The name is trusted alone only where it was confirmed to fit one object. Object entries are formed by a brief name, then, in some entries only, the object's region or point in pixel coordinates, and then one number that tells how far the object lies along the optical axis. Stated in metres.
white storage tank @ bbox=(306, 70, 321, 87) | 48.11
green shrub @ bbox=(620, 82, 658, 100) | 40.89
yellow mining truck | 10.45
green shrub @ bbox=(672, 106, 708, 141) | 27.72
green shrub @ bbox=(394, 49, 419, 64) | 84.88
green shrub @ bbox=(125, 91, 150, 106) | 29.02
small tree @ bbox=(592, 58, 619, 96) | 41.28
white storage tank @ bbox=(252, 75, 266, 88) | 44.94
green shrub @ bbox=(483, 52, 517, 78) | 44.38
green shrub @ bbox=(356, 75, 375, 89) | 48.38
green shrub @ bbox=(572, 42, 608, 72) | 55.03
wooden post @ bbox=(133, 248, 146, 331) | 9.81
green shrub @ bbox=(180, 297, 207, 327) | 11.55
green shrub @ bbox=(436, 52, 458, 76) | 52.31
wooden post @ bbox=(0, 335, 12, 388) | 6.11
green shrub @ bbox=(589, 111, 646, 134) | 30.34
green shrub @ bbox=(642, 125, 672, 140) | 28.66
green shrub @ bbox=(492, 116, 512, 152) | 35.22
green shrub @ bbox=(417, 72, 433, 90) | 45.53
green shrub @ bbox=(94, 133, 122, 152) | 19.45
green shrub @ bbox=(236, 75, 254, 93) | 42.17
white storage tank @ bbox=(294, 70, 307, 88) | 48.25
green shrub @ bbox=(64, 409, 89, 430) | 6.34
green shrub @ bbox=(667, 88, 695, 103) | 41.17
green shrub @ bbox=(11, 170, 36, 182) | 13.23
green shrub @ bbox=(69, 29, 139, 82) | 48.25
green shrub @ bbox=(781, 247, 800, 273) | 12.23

Required action ::
Would you please transcribe each line of the material exactly?

Expected answer ::
The name is trusted alone only where it was confirmed to fit one object. Object entries are formed by a brief name, then, in some entries only, the object's region or point in pixel coordinates, and then one number that tells how far the object lies along the optical axis. Stated in metres.
white storage tank @ bbox=(306, 70, 321, 87) | 48.11
green shrub @ bbox=(620, 82, 658, 100) | 40.89
yellow mining truck | 10.45
green shrub @ bbox=(672, 106, 708, 141) | 27.72
green shrub @ bbox=(394, 49, 419, 64) | 84.88
green shrub @ bbox=(125, 91, 150, 106) | 29.02
small tree @ bbox=(592, 58, 619, 96) | 41.28
white storage tank @ bbox=(252, 75, 266, 88) | 44.94
green shrub @ bbox=(483, 52, 517, 78) | 44.38
green shrub @ bbox=(356, 75, 375, 89) | 48.38
green shrub @ bbox=(572, 42, 608, 72) | 55.03
wooden post @ bbox=(133, 248, 146, 331) | 9.81
green shrub @ bbox=(180, 297, 207, 327) | 11.55
green shrub @ bbox=(436, 52, 458, 76) | 52.31
wooden post @ bbox=(0, 335, 12, 388) | 6.11
green shrub @ bbox=(589, 111, 646, 134) | 30.34
green shrub @ bbox=(642, 125, 672, 140) | 28.66
green shrub @ bbox=(492, 116, 512, 152) | 35.22
green shrub @ bbox=(417, 72, 433, 90) | 45.53
green shrub @ bbox=(94, 133, 122, 152) | 19.45
green shrub @ bbox=(236, 75, 254, 93) | 42.17
white storage tank @ bbox=(294, 70, 307, 88) | 48.25
green shrub @ bbox=(64, 409, 89, 430) | 6.34
green shrub @ bbox=(667, 88, 695, 103) | 41.17
green shrub @ bbox=(11, 170, 36, 182) | 13.23
green shrub @ bbox=(69, 29, 139, 82) | 48.25
green shrub @ bbox=(781, 247, 800, 273) | 12.23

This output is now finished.